* EXERCISE AIM
Reproduce every line of the listing below verbatim, omitting the pictures.

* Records
*****

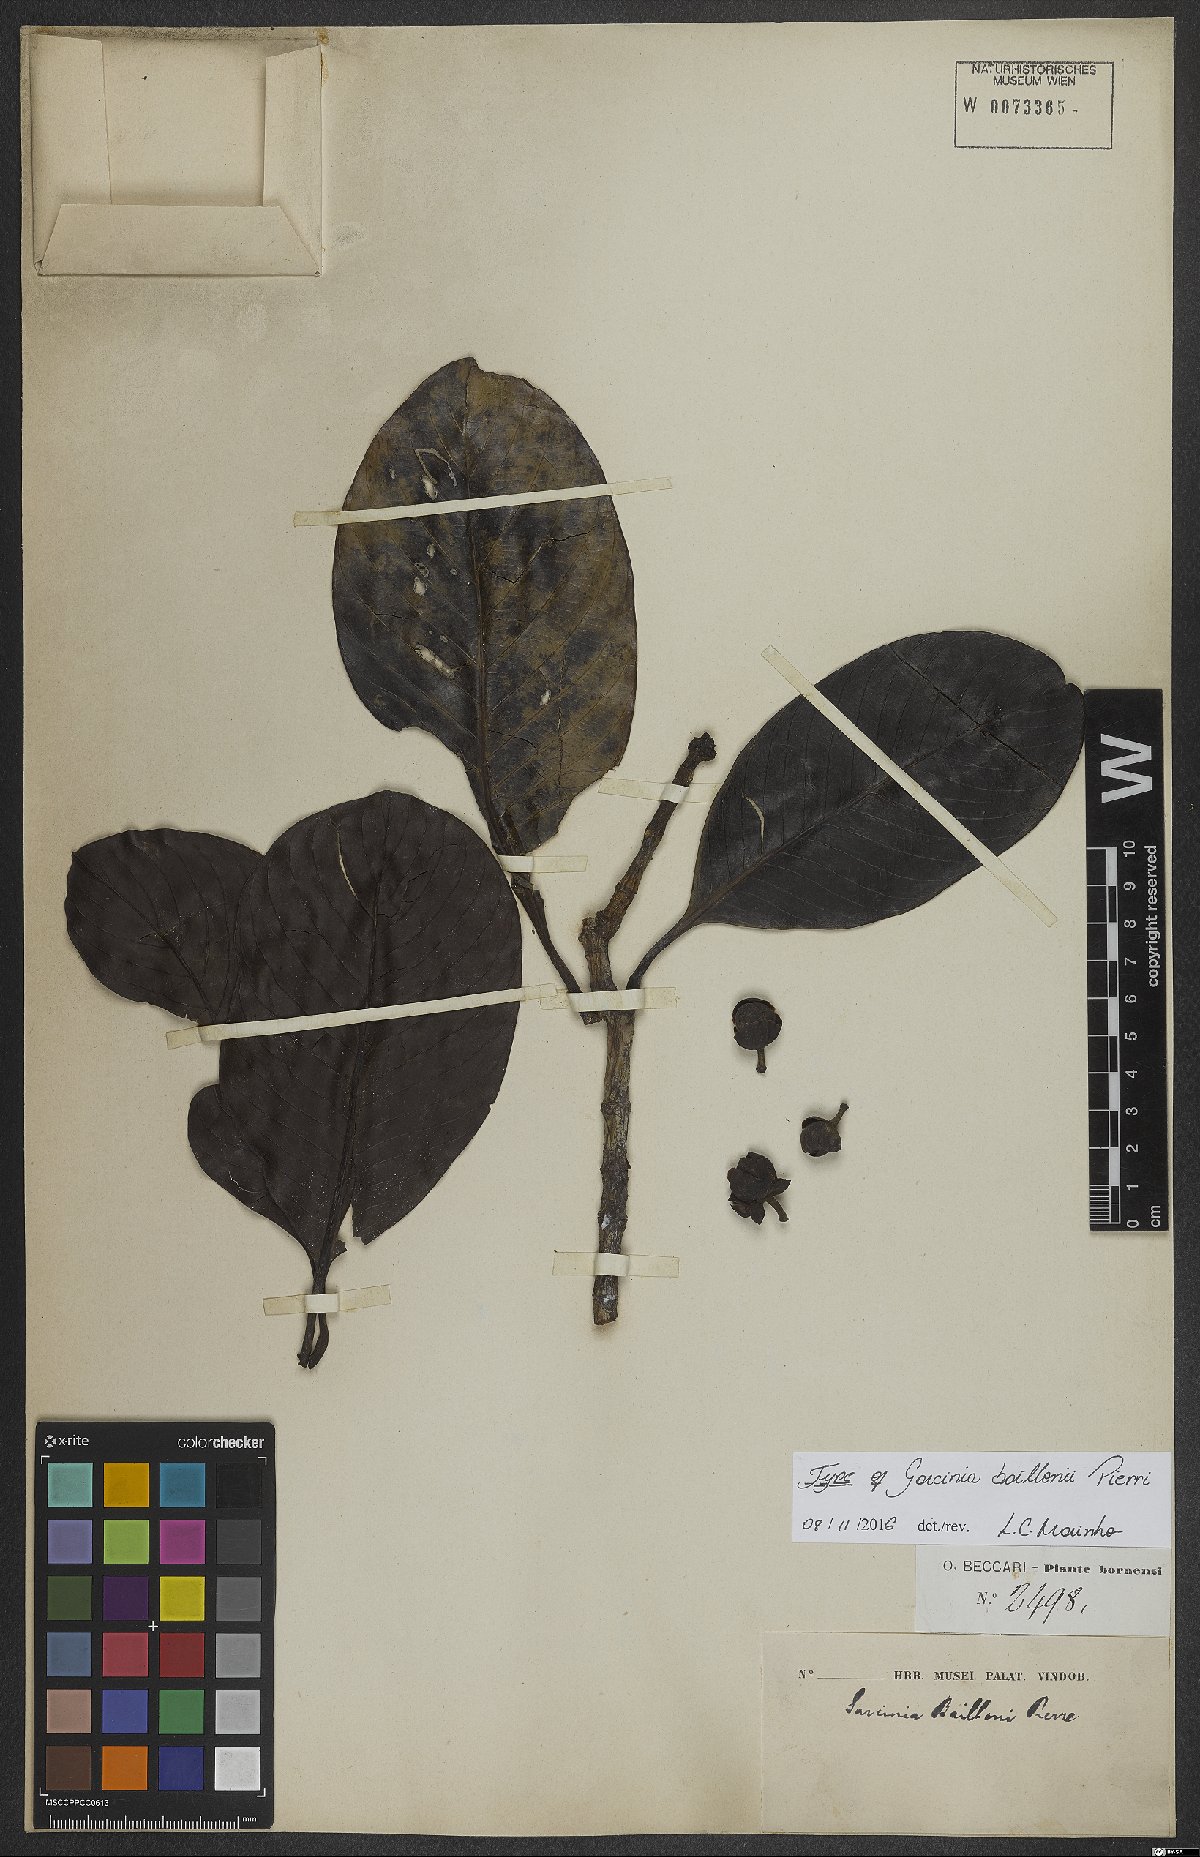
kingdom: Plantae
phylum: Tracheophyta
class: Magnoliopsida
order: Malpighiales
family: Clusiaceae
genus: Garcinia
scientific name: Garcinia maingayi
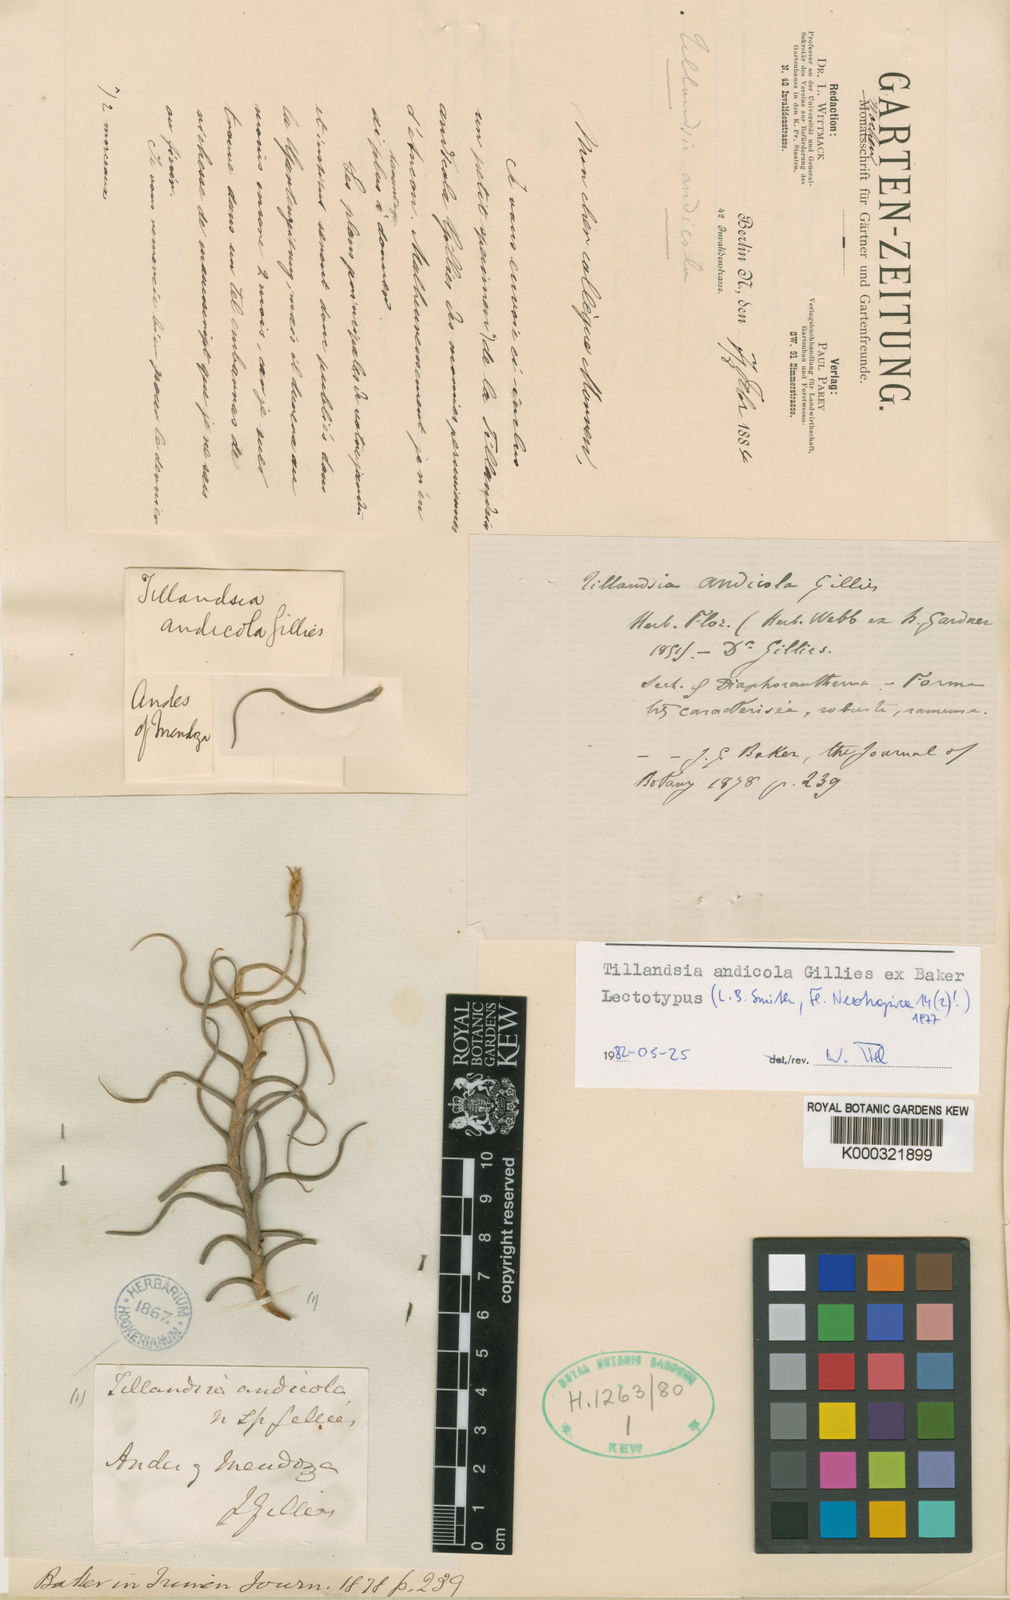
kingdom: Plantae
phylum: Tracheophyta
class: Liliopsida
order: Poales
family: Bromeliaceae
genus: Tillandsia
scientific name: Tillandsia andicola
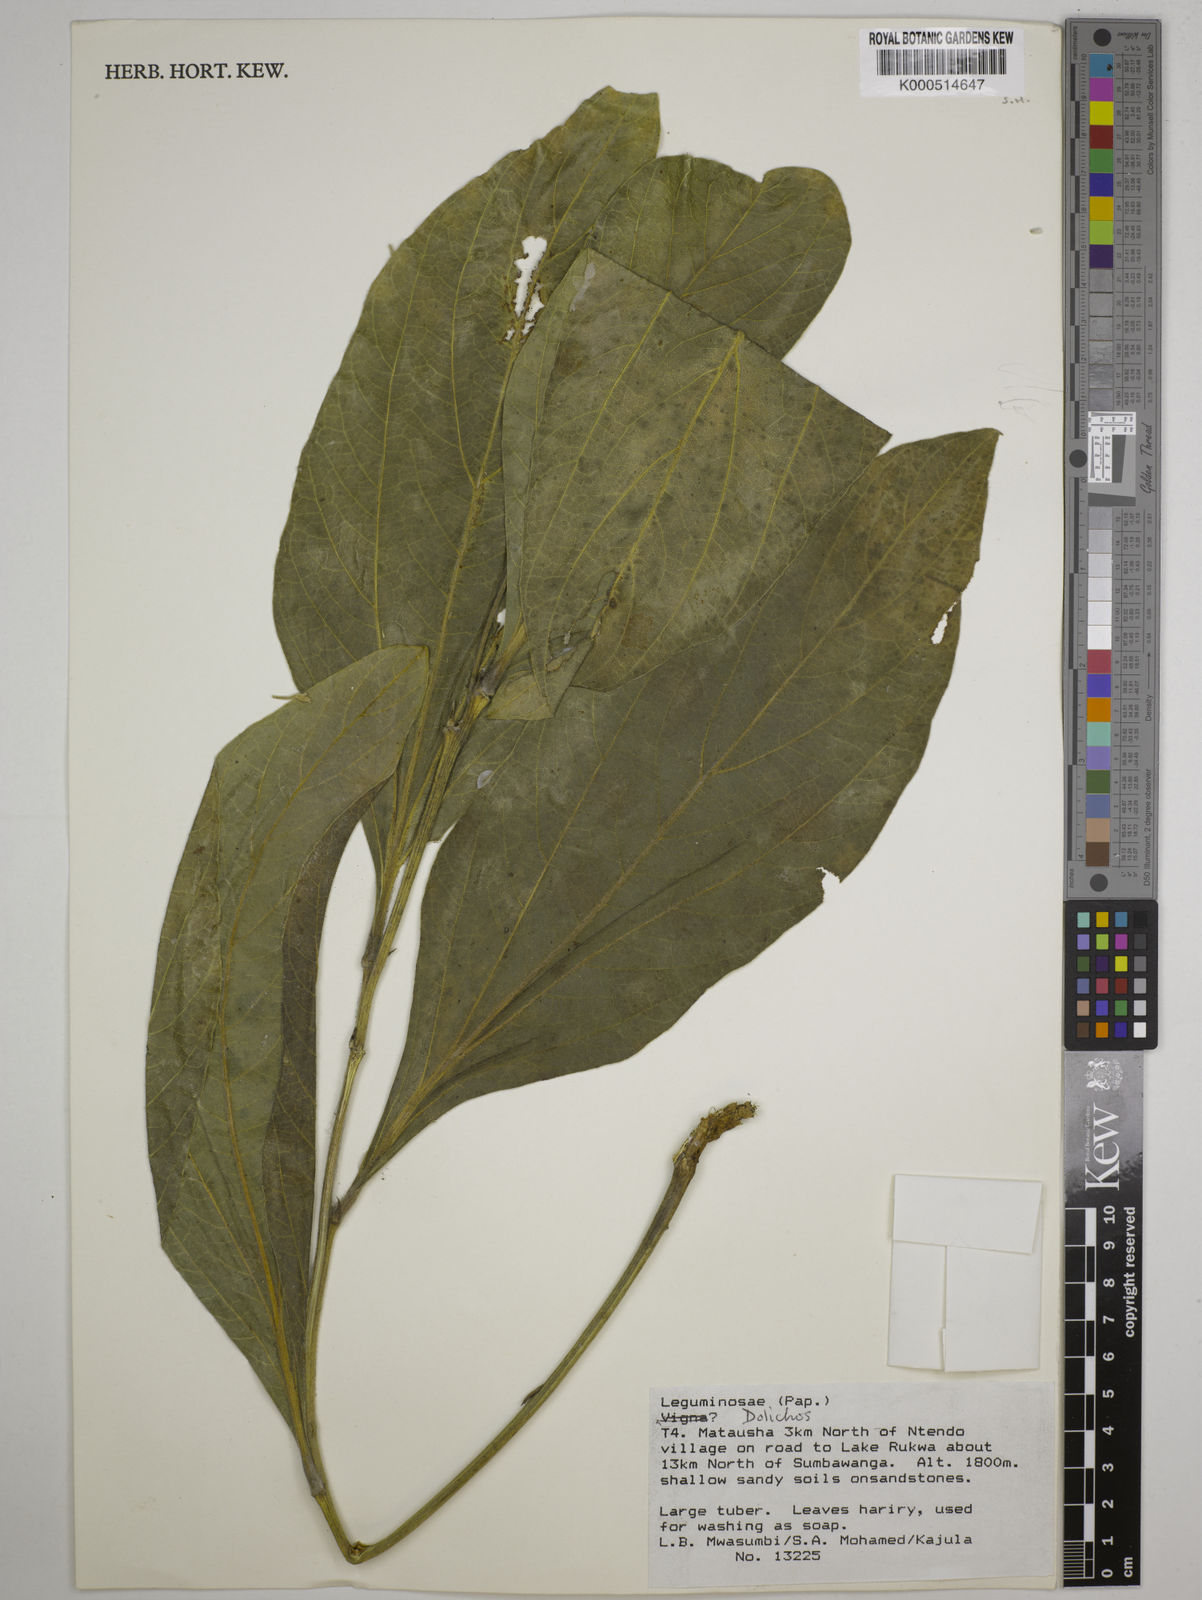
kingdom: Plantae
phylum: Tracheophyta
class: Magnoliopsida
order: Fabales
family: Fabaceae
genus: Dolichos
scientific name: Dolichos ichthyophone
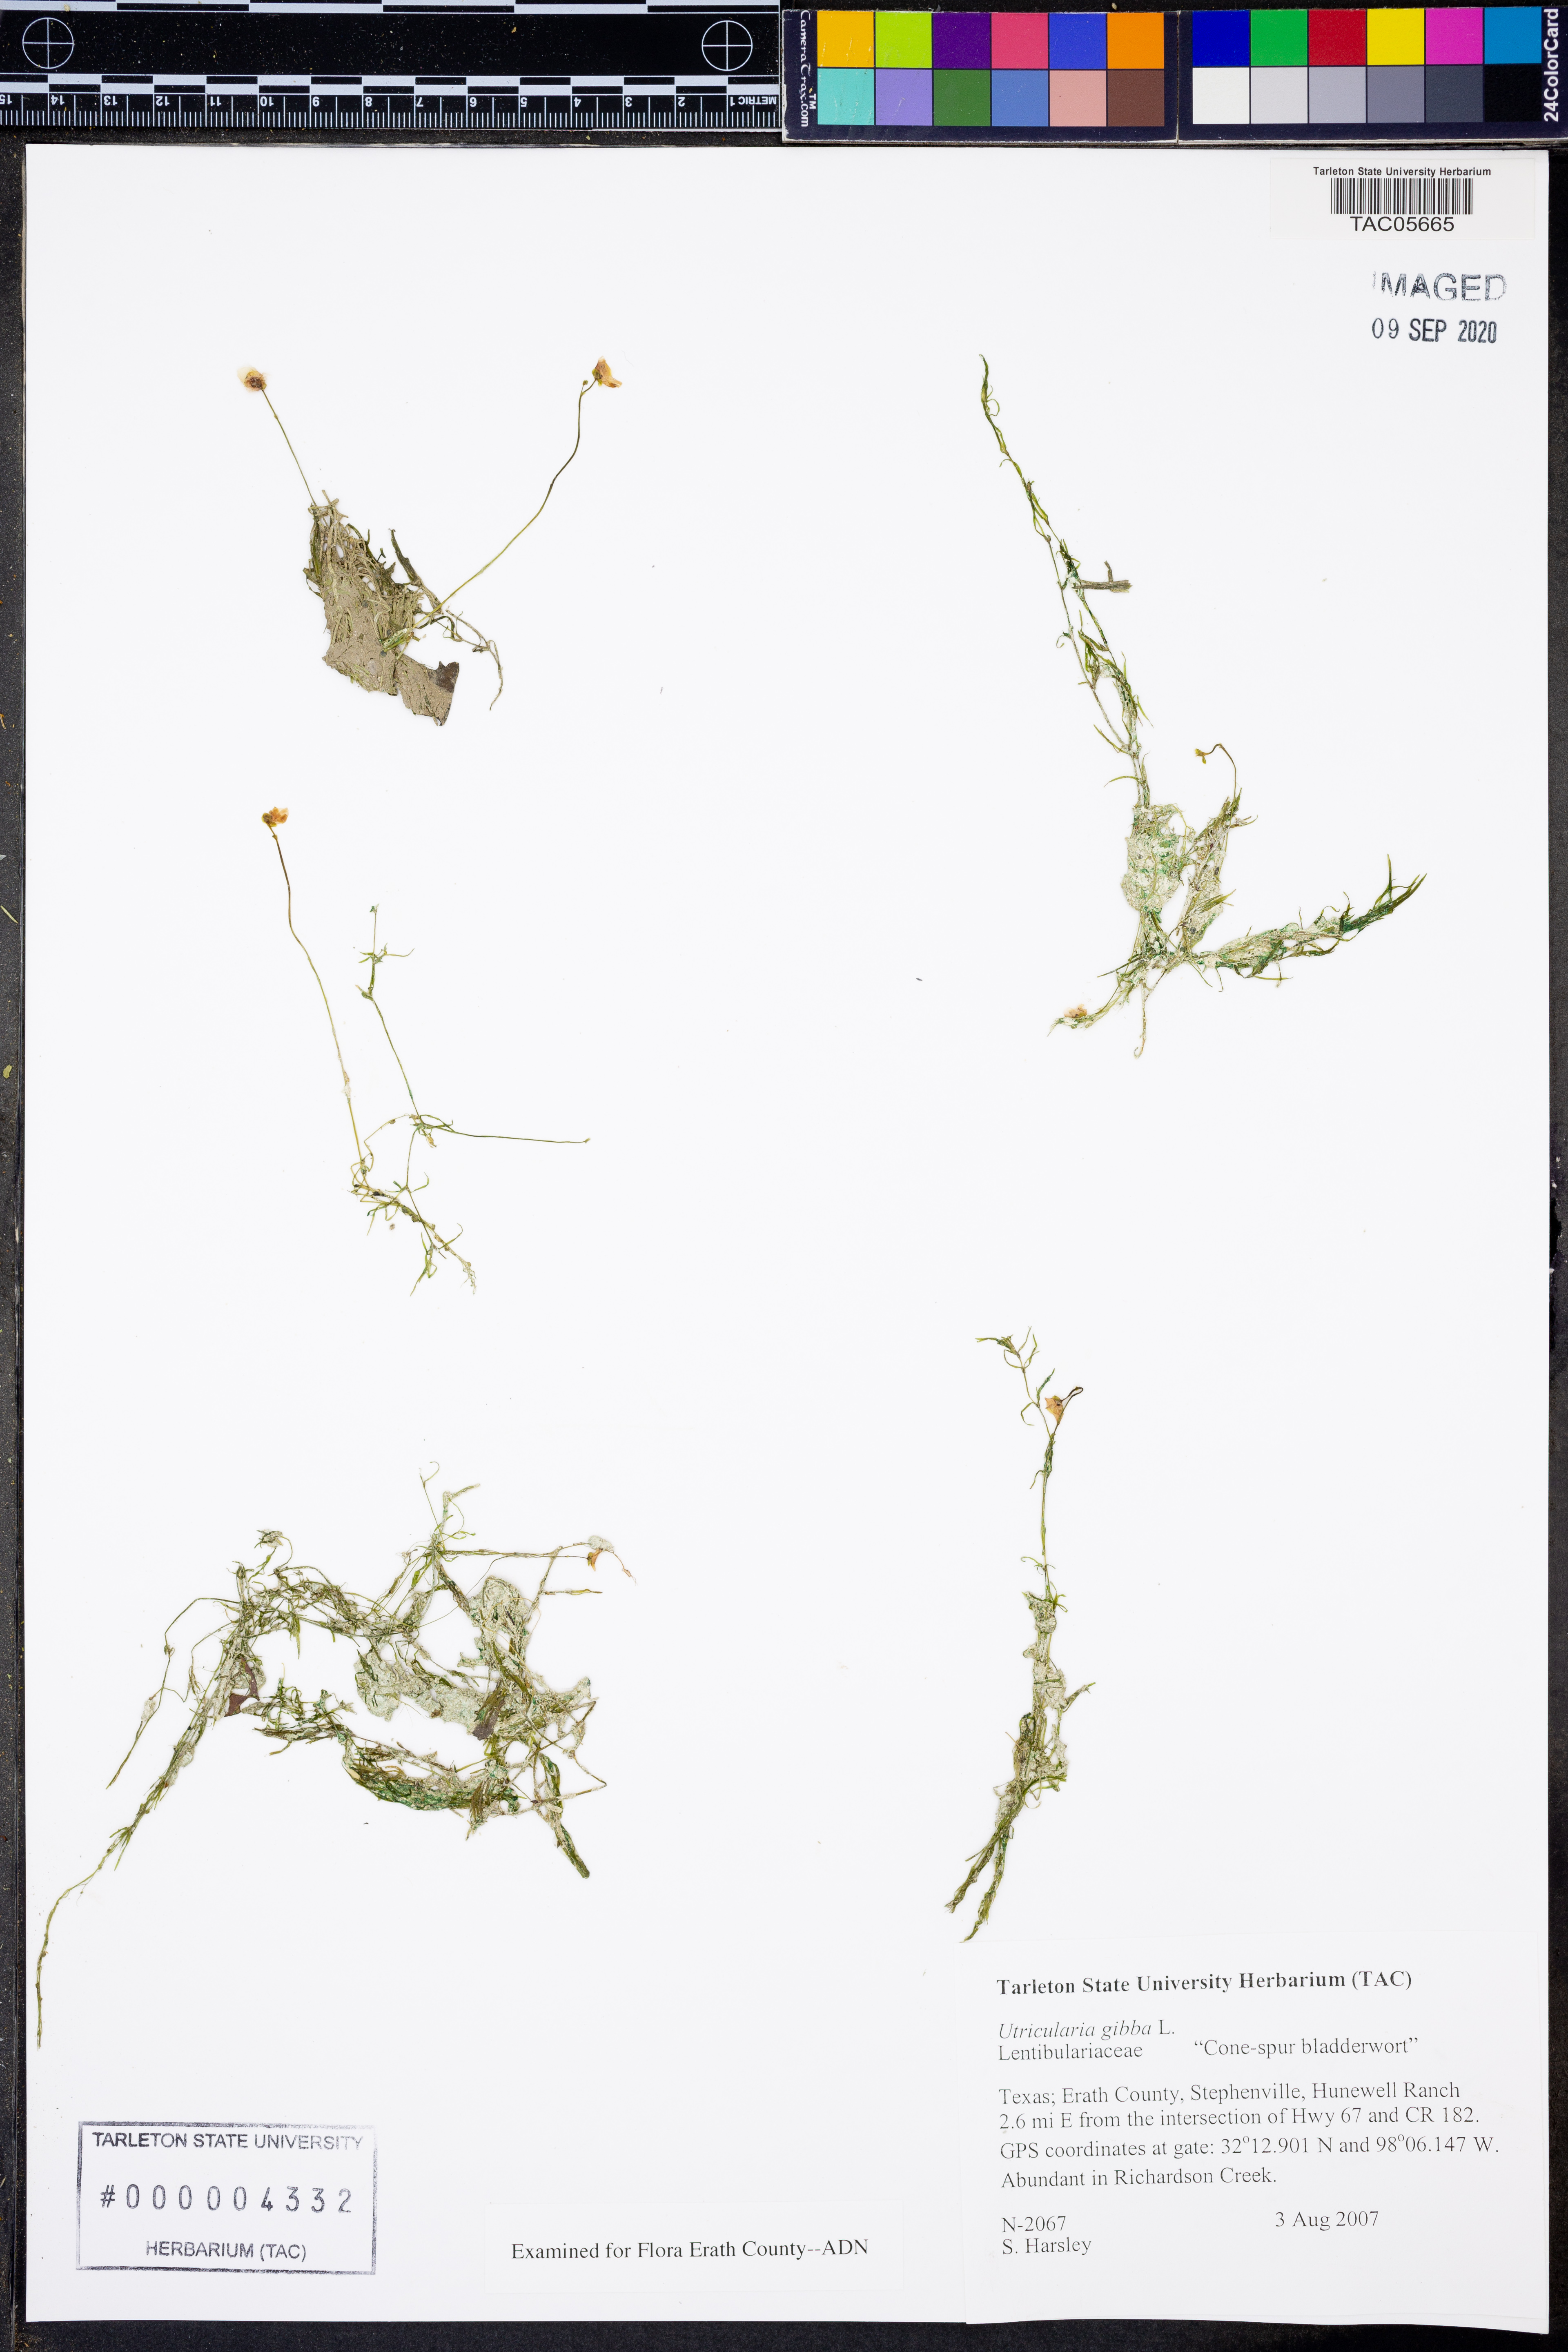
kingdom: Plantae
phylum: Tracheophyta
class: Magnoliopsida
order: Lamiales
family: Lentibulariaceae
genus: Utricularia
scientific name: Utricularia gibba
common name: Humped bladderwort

*****

* RESPONSE TO THE EXERCISE
kingdom: Plantae
phylum: Tracheophyta
class: Magnoliopsida
order: Malpighiales
family: Clusiaceae
genus: Garcinia
scientific name: Garcinia maingayi
kingdom: Plantae
phylum: Tracheophyta
class: Liliopsida
order: Poales
family: Bromeliaceae
genus: Tillandsia
scientific name: Tillandsia andicola
kingdom: Plantae
phylum: Tracheophyta
class: Magnoliopsida
order: Fabales
family: Fabaceae
genus: Dolichos
scientific name: Dolichos ichthyophone
kingdom: Plantae
phylum: Tracheophyta
class: Magnoliopsida
order: Lamiales
family: Lentibulariaceae
genus: Utricularia
scientific name: Utricularia gibba
common name: Humped bladderwort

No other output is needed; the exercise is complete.